» **EXCERPTED TEXT**:
This post is part of the Climate Action Fellowship, a 10-week integrated bootcamp to work on stories that highlight the impact of climate change on India’s most marginalized. Click here to find out more and apply.
To flower or not to flower? My broccoli plants are confused, and it is not their fault. It is not even mid-February, and my skin is burning. It is nearly 30 degrees. I ask my grandparents if it was always this hot in February? They say no. We dread how hot this summer will be. The broccoli plants will not live to face it. That will be the cucumber plants’ burden to bear.
I live in Gwalior, which typically has extreme weather; cold winters and hot summers with a short monsoon season. I also live in chronic pain because of fibromyalgia, which means I am more sensitive to temperature changes than most people, as most of my plants. I can feel the temperature changes from the level of pain that I experience.
A slight creeping cold, which most people do not register, increases my pain, and a little warmth does wonders as pain relief. When most people wear a light jacket, I am in combat mode through thermals, socks, caps, scarves, coats, etc.

» **DATA SECTION**:
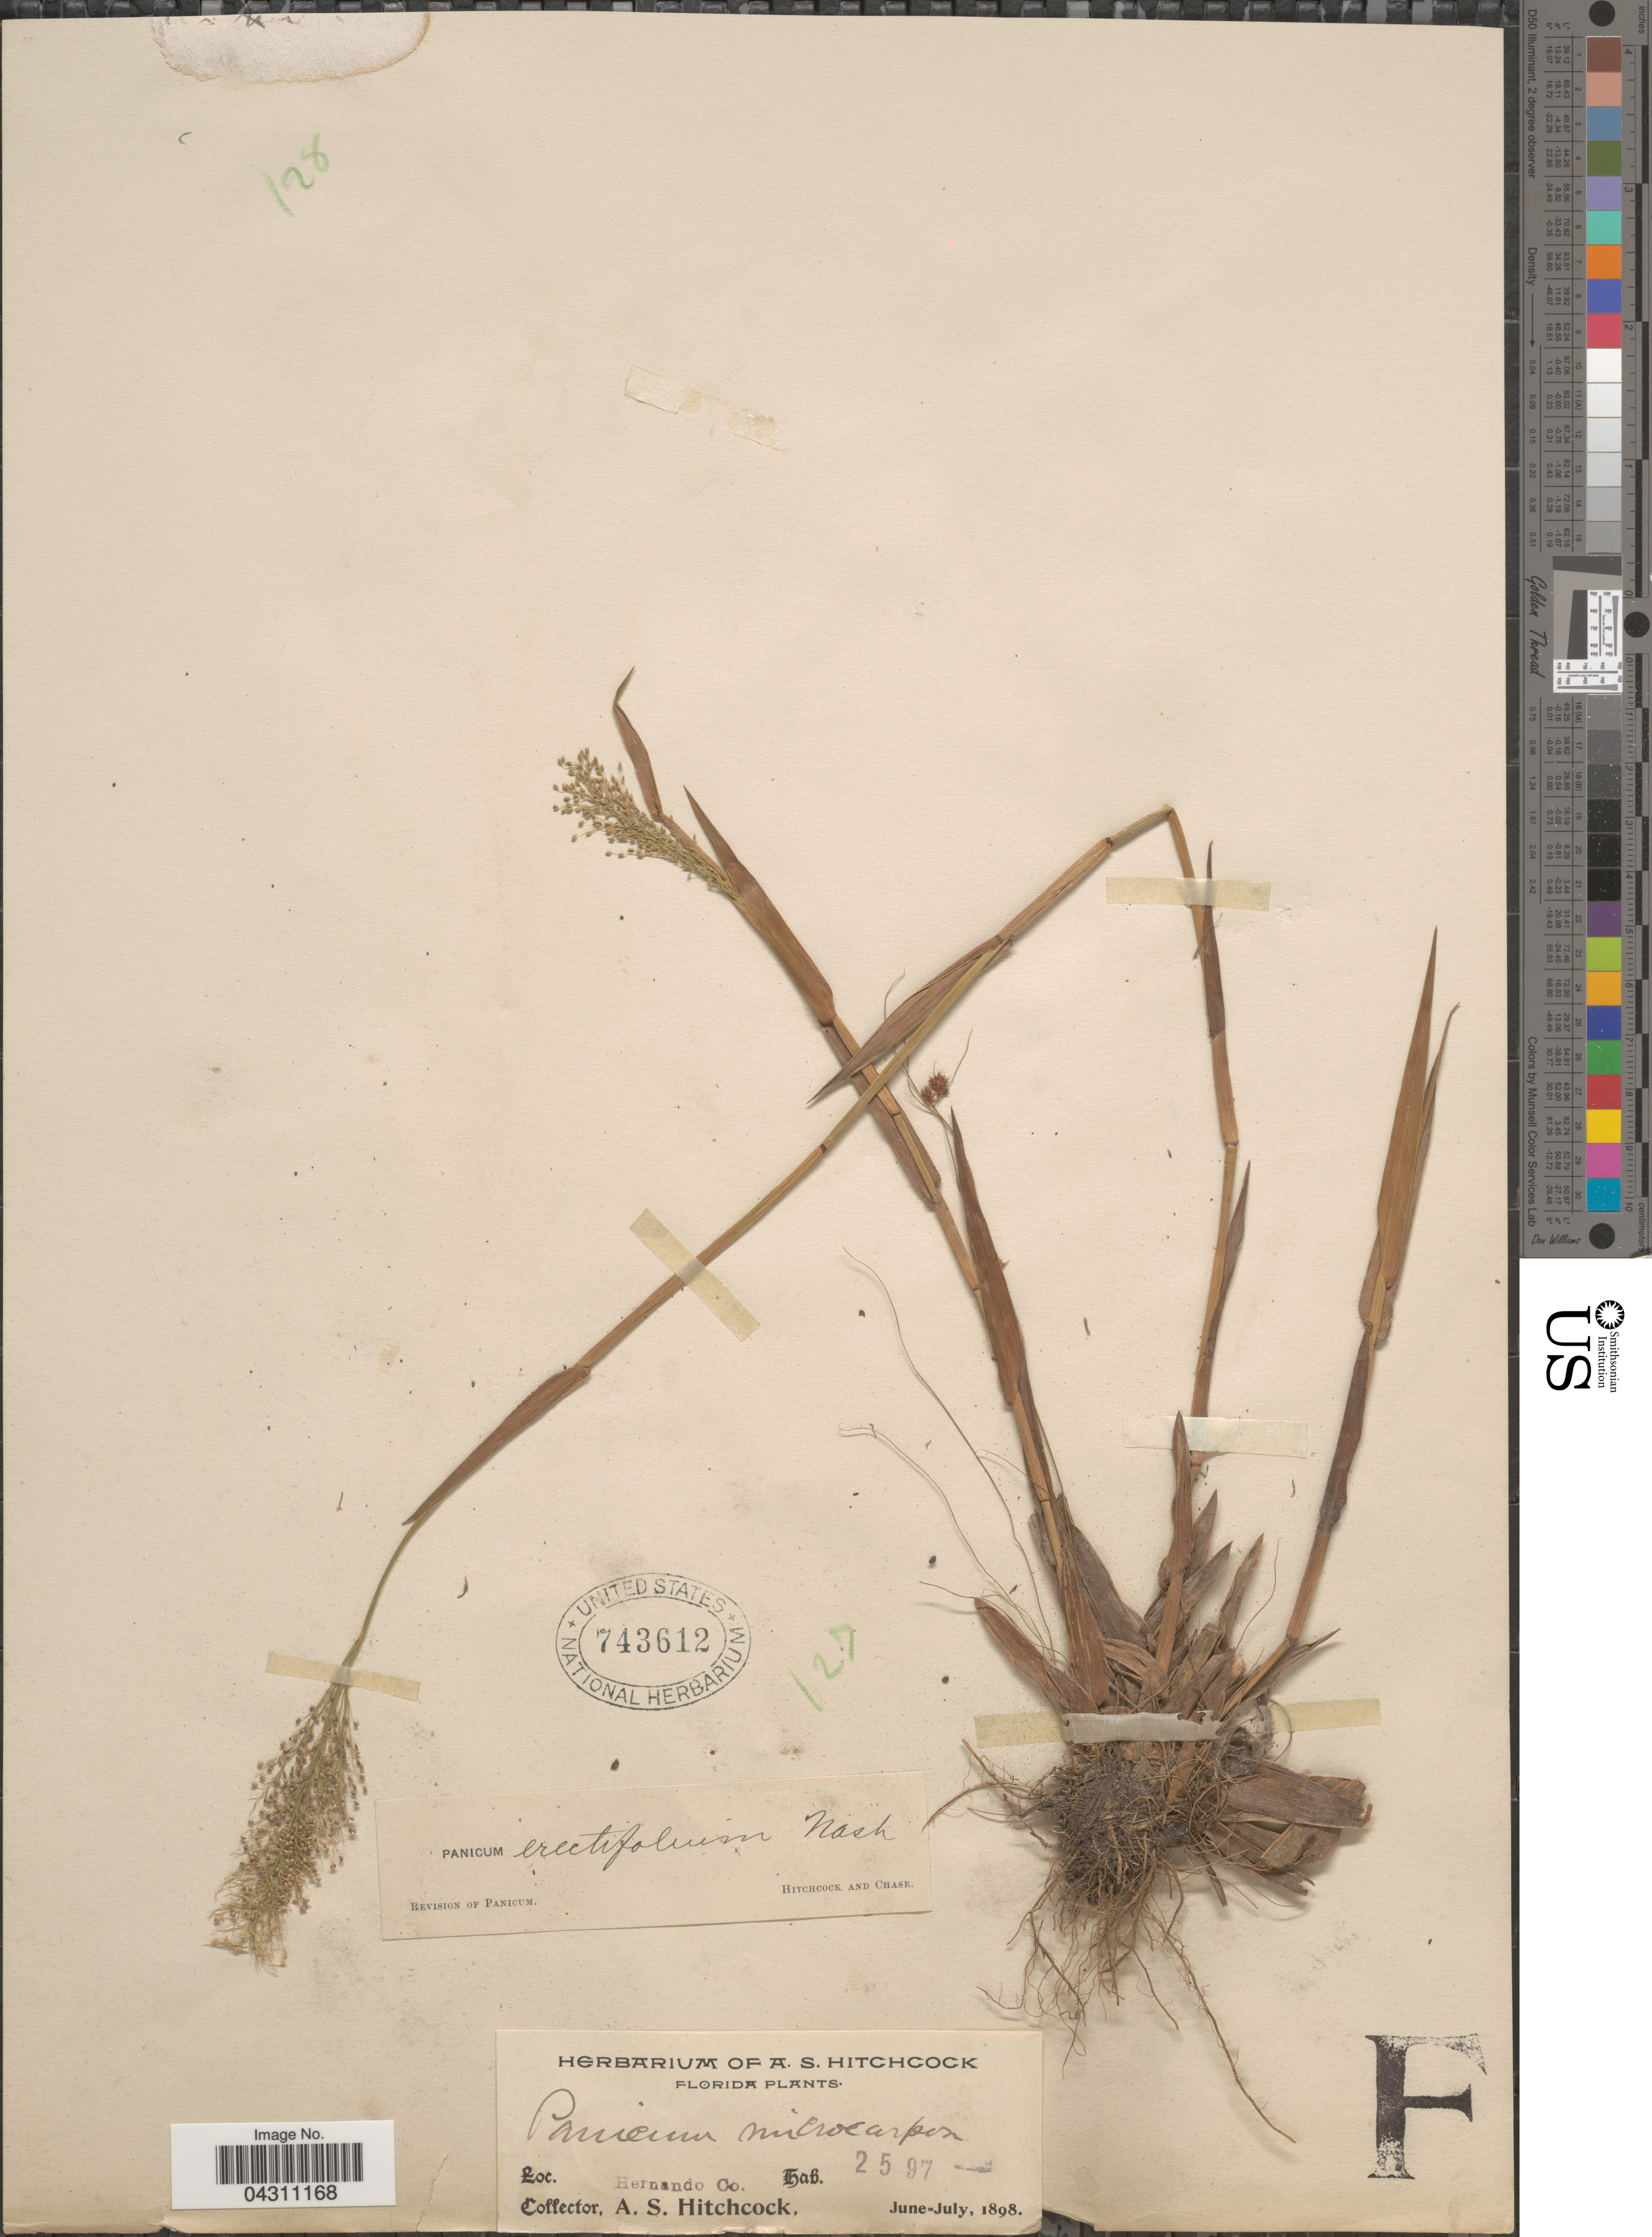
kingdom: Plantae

» **THINGS TO DO**:
**a)** According to the Gwalior climate post, why is the writer more sensitive to temperature changes than most people? Answer in one to three sentences.
**b)** Carry on the Gwalior climate post from the point where it stops.
The data was taken from a separate source.

» **TASK RESULTS**:
**a)** The writer lives with chronic pain from fibromyalgia, so temperature changes register through the level of pain. Even a slight creeping cold that most people do not notice increases the pain, while a little warmth relieves it.

**b)**
In this context, a discussion that often happens in my house is about where I should settle down. When we discuss, we are thinking of a place that will afford a good standard of living and a better quality of life for me, pain-wise. I come from a place of privilege, which means that if I try hard enough, it would not be outside my possibilities to make these discussions a reality. But one of the trickiest things when discussing where to live is the climate, as no one knows with certainty what that place would be like in the next 20-30 years. It has become a morbidly fun guessing game.
While warm tropical climates would be ideal for me, coastal cities like Kolkata, Mumbai, etc., are at a higher risk from rising sea levels, extreme weather events, etc. Realistically, in the long run, traditionally cold countries like Canada, New Zealand, etc., might be good options, after all, if climate change continues the way it is going.
I would have considered colder places in the Himalayas but given their fragility and vulnerability as a young mountain system; it is not a good option. Most major cities in the world will also face severe water stress, so Canada might just be the best option since they have a lot of frozen freshwater. Unless, of course, Canada gets invaded because of a water war.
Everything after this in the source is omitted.